Friction is the resistance to motion that occurs when two surfaces interact. This force acts parallel to the surfaces in contact, always opposing the direction of motion or the potential for motion. The central question is whether the force needed to start an object moving differs from the force needed to keep it moving.
Static Friction: The Force of Rest
Static friction is the force that prevents an object from beginning to move when an external force is applied. This force automatically adjusts its magnitude to be exactly equal and opposite to the applied force, keeping the object stationary. For example, if you push lightly on a heavy box that remains still, the static friction force pushes back with the exact same strength.
The force of static friction is not fixed but increases up to a specific maximum threshold. Once the external force exceeds this maximum resistance, the object will begin to slide. This maximum point, known as limiting friction, represents the greatest resistance the surfaces can offer before motion begins. This force is related to the coefficient of static friction, a value dependent on the materials in contact.
Sliding Friction: Resistance During Motion
Once the maximum static resistance is overcome and the object is in motion, the friction transitions to sliding friction, also known as kinetic friction. This force constantly opposes the relative movement between the two sliding surfaces. Sliding friction slows down an object and must be continuously countered to maintain a constant speed.
Unlike static friction, the force of sliding friction is a constant value for a given pair of surfaces. This force does not change significantly based on the object’s speed. The resistance encountered during this phase is lower than the initial resistance required to start the motion.
The Reason for the Difference
Static friction is consistently stronger than sliding friction due to the microscopic nature of surface contact. Even smooth surfaces are covered in tiny peaks and valleys called asperities. When two objects are at rest, these microscopic irregularities settle and interlock with the valleys of the opposing surface.

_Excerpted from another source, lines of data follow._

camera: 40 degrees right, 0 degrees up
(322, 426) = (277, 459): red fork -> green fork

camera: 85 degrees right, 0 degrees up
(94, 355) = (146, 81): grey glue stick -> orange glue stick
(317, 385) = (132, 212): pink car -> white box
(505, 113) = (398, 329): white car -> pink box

This close contact allows for the formation of temporary atomic bonds, sometimes called “cold welding,” between the molecules of the two surfaces. Overcoming static friction requires enough energy to break both the mechanical interlocking of the asperities and these stronger adhesive bonds. The coefficient of static friction (mu_s), which quantifies this resistance, is greater than the coefficient of kinetic friction (mu_k).
Once the object is moving, the surfaces constantly bounce over each other. The time available for asperities to interlock deeply or for strong atomic bonds to form is greatly reduced. The force required to maintain motion, the sliding friction, only needs to break weaker, rapidly forming bonds.

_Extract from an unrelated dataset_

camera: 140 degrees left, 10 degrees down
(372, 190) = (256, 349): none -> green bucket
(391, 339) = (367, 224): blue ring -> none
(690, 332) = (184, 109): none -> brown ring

Observing Friction in Action
The difference in strength between the two types of friction is evident in many everyday situations. Pushing a heavy piece of furniture across a room requires a burst of force to start moving it. Once it is sliding, a smaller, sustained force is sufficient to keep it going, illustrating the transition from high static friction to lower sliding friction.
In automotive engineering, this principle is fundamental to anti-lock braking systems (ABS). ABS prevents wheels from locking up and skidding, which would cause sliding friction. The system modulates the brakes to keep the wheels rotating slightly, maintaining the maximum possible static friction. This static grip provides greater stopping power and allows a car to accelerate, turn, and brake effectively.